Steven Spielberg’s semi-autobiographical The Fabelmans, his most personal film to date, has grossed $15 million domestically, followed by Searchlight’s Banshees of Inisherin with $9 million and Focus Features’ Tár with $5.6 million. MGM’s Women Talking, which is still in its limited run, has earned $1.1 million so far.

Another mitigating favor this year: Adult titles struggling at the box office are going into the home much more quickly now, whether on a premium VOD, like Tár and The Fablemans, or streaming. Studios, however, don’t release sales figures.

Avatar: The of Water is still a formidable player at the box office and could see added attention as a result of top Oscar noms, both in North America and overseas. On the global front, the Disney and 20th Century sequel has cleared the $2 billion mark, becoming only the sixth film in history to do so. Fillmmaker Joseph Kosinski’s Top Gun: Maverick , which has earned $1.49 billion worldwide, a Tom Cruise best, is long gone from theaters, although Paramount could stage a rerelease. The other film poised to exploit the top nom is MGM’s Women Talking, since it has yet to expand nationwide.

When James Cameron’s Titanic won the Academy Award for best picture in 1998, more than 55.3 million viewers tuned in to the Oscar telecast. Other box office hits vying for the honor that year included As Good as It Gets, which earned more than $148 million domestically, and Good Will Hunting, with $138.4 million.

A year later, Oscar ratings began a decades-long precipitous decline as smaller, adult-skewing fare from specialty distributors began dominating the best picture contest. In mid-2009 — the final straw was The Dark Knight being snubbed — Academy members were so concerned that then-president Sid Ganis expanded the category to as many as 10 films in hopes of including studio event pics that are actually being seen by tens of millions of moviegoers.

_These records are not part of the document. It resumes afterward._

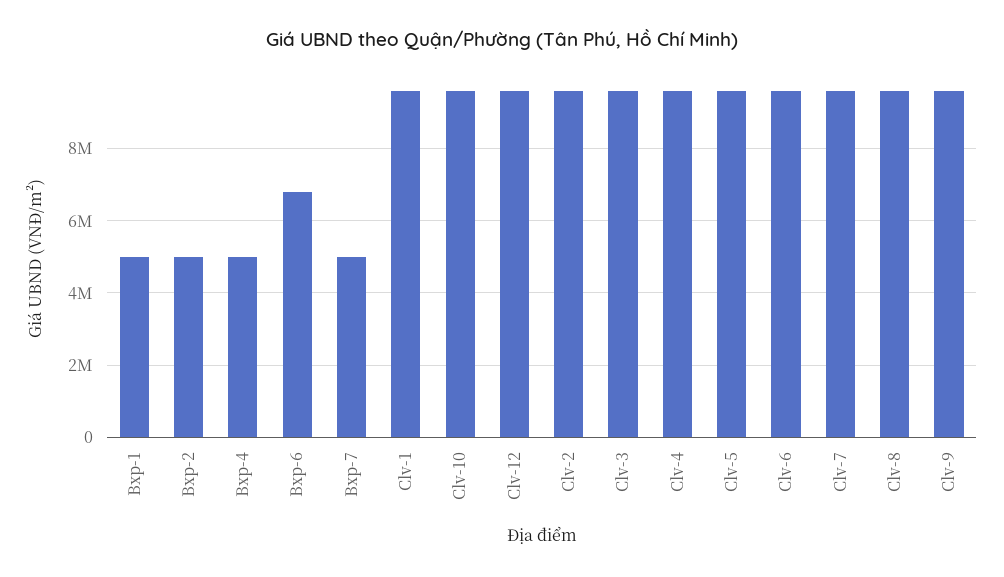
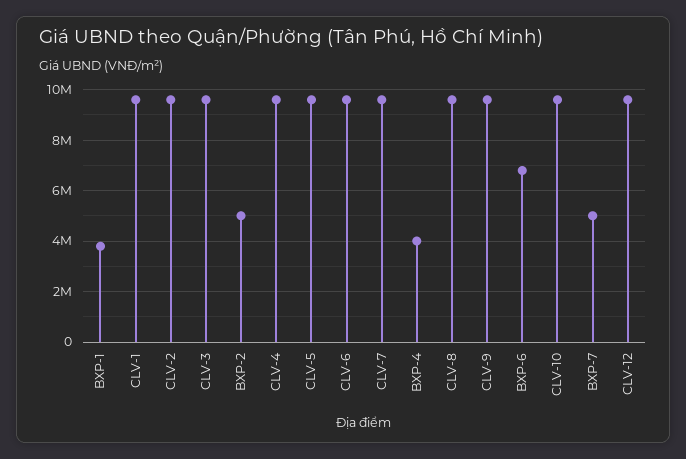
  {
-   "Bxp-1": 5000000,
+   "Bxp-1": 3750000,
    "Bxp-2": 5000000,
-   "Bxp-4": 5000000,
+   "Bxp-4": 4000000,
    "Bxp-6": 6800000,
    "Bxp-7": 5000000,
    "Clv-1": 9600000,
    "Clv-10": 9600000,
    "Clv-12": 9600000,
    "Clv-2": 9600000,
    "Clv-3": 9600000,
    "Clv-4": 9600000,
    "Clv-5": 9600000,
    "Clv-6": 9600000,
    "Clv-7": 9600000,
    "Clv-8": 9600000,
    "Clv-9": 9600000
  }

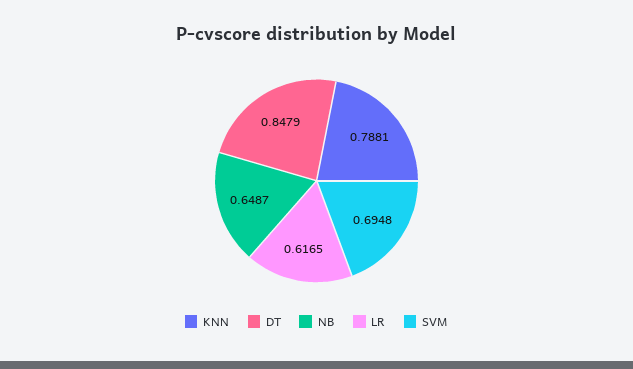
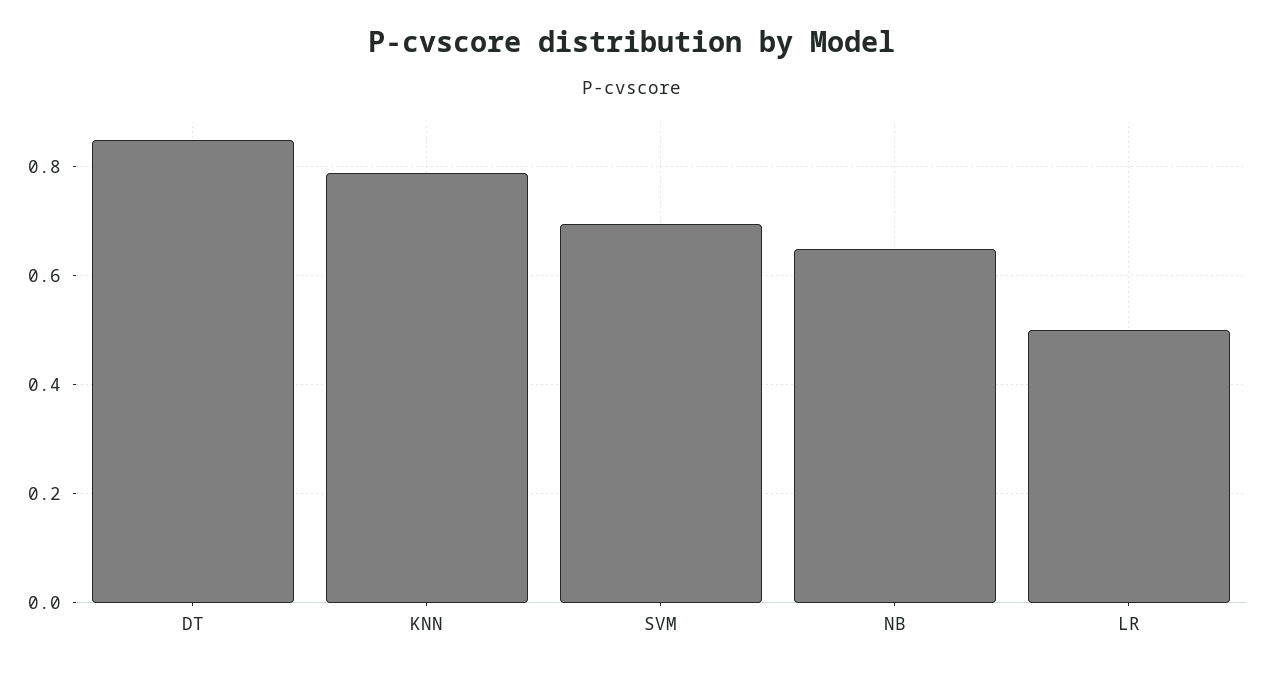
  {
    "KNN": 0.7881,
    "DT": 0.8479,
    "NB": 0.6487,
-   "LR": 0.6165,
+   "LR": 0.5,
    "SVM": 0.6948
  }

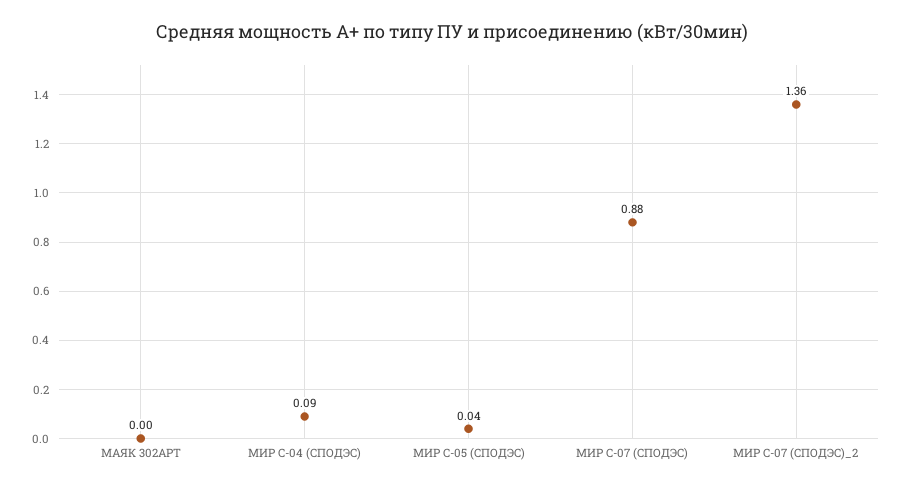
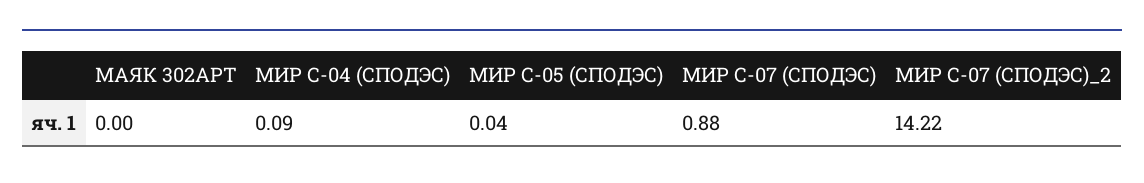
  {
    "МАЯК 302АРТ": 0,
    "МИР С-04 (СПОДЭС)": 0.09,
    "МИР С-05 (СПОДЭС)": 0.04,
    "МИР С-07 (СПОДЭС)": 0.88,
-   "МИР С-07 (СПОДЭС)_2": 1.36
+   "МИР С-07 (СПОДЭС)_2": 14.22
  }

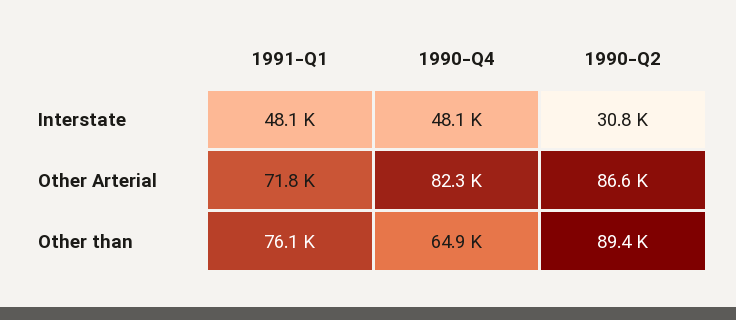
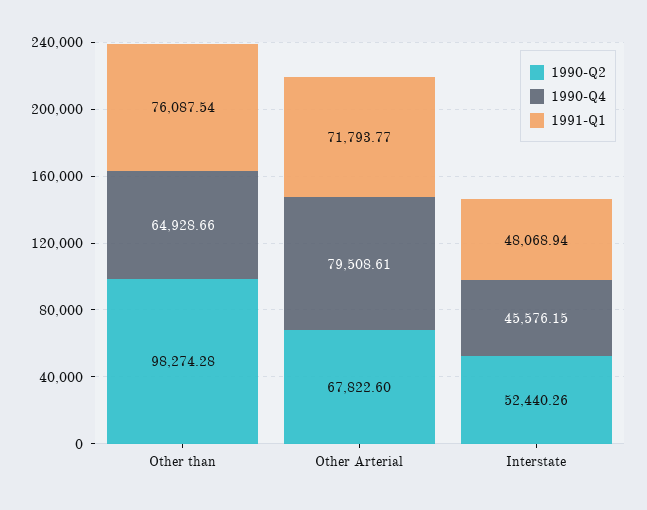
  {
    "1991-Q1": {
      "Interstate": 48068.94,
      "Other Arterial": 71793.77,
      "Other than": 76087.54
    },
    "1990-Q4": {
-     "Interstate": 48100,
+     "Interstate": 45576.15,
-     "Other Arterial": 82300,
+     "Other Arterial": 79508.61,
      "Other than": 64928.66
    },
    "1990-Q2": {
-     "Interstate": 30800,
+     "Interstate": 52440.26,
-     "Other Arterial": 86600,
+     "Other Arterial": 67822.6,
-     "Other than": 89400
+     "Other than": 98274.28
    }
  }

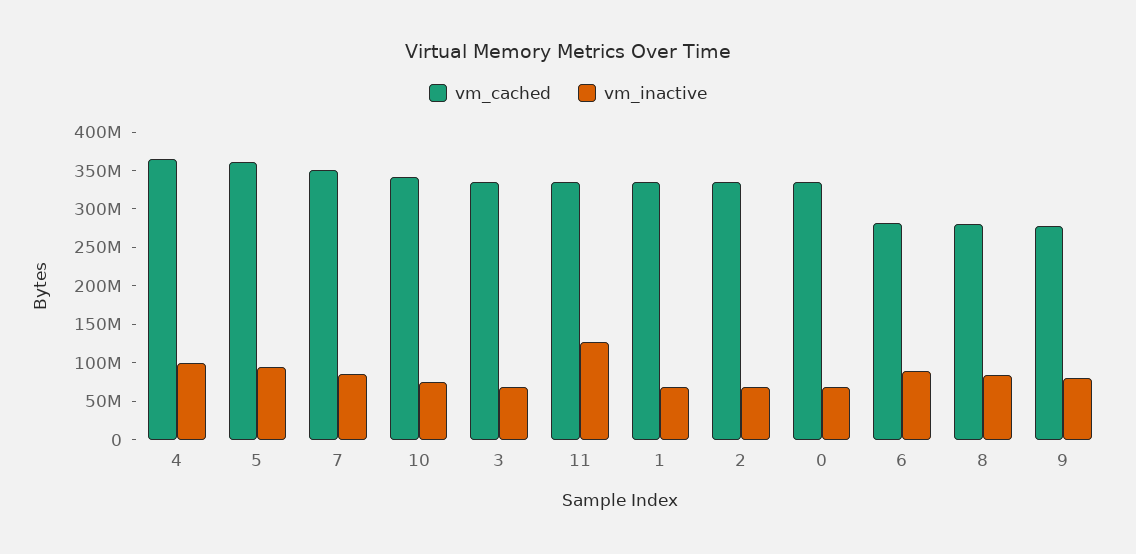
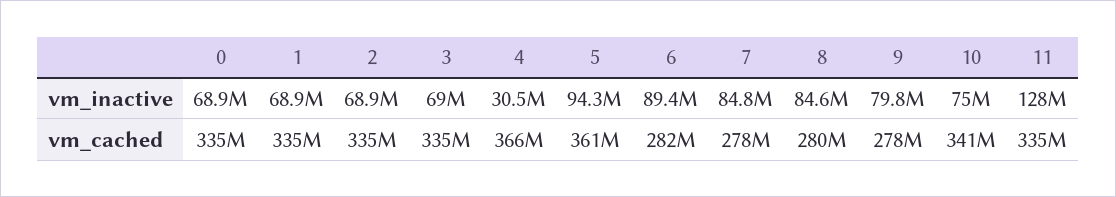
  {
    "vm_cached": {
      "4": 366000000,
      "5": 361000000,
-     "7": 350000000,
+     "7": 278000000,
      "10": 341000000,
      "3": 335000000,
      "11": 335000000,
      "1": 335000000,
      "2": 335000000,
      "0": 335000000,
      "6": 282000000,
      "8": 280000000,
      "9": 278000000
    },
    "vm_inactive": {
-     "4": 100000000,
+     "4": 30500000,
      "5": 94300000,
      "7": 84800000,
      "10": 75000000,
      "3": 69000000,
      "11": 128000000,
      "1": 68900000,
      "2": 68900000,
      "0": 68900000,
      "6": 89400000,
      "8": 84600000,
      "9": 79800000
    }
  }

But despite the expansion, The Hurt Locker — the lowest-grossing best picture winner in modern times — beat Cameron’s Avatar in a historic upset in March 2010. (Avatar remains the top-grossing movie in history, earning north of $2.9 billion worldwide and $785.1 million domestically, including rereleases.) Other populist studio releases competing that year included The Blind Side, but Academy voters stuck to their indie inclinations.